*Work request*
Please state the number of lines in the entries below where the word "LIST" appears. Include nothing else.

*** Data ***

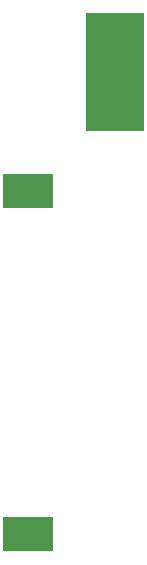
<source format=gbr>
%TF.GenerationSoftware,KiCad,Pcbnew,5.1.6-c6e7f7d~86~ubuntu20.04.1*%
%TF.CreationDate,2020-06-03T17:40:23+02:00*%
%TF.ProjectId,FShort,4653686f-7274-42e6-9b69-6361645f7063,rev?*%
%TF.SameCoordinates,Original*%
%TF.FileFunction,Paste,Bot*%
%TF.FilePolarity,Positive*%
%FSLAX46Y46*%
G04 Gerber Fmt 4.6, Leading zero omitted, Abs format (unit mm)*
G04 Created by KiCad (PCBNEW 5.1.6-c6e7f7d~86~ubuntu20.04.1) date 2020-06-03 17:40:23*
%MOMM*%
%LPD*%
G01*
G04 APERTURE LIST*
%ADD10R,4.200000X3.000000*%
%ADD11R,5.000000X10.000000*%
G04 APERTURE END LIST*
D10*
%TO.C,BT1*%
X117300000Y-84200000D03*
X117300000Y-55200000D03*
%TD*%
D11*
%TO.C,J14*%
X124600000Y-45100000D03*
%TD*%
M02*

</source>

*** End of Data ***

*Expected output*
2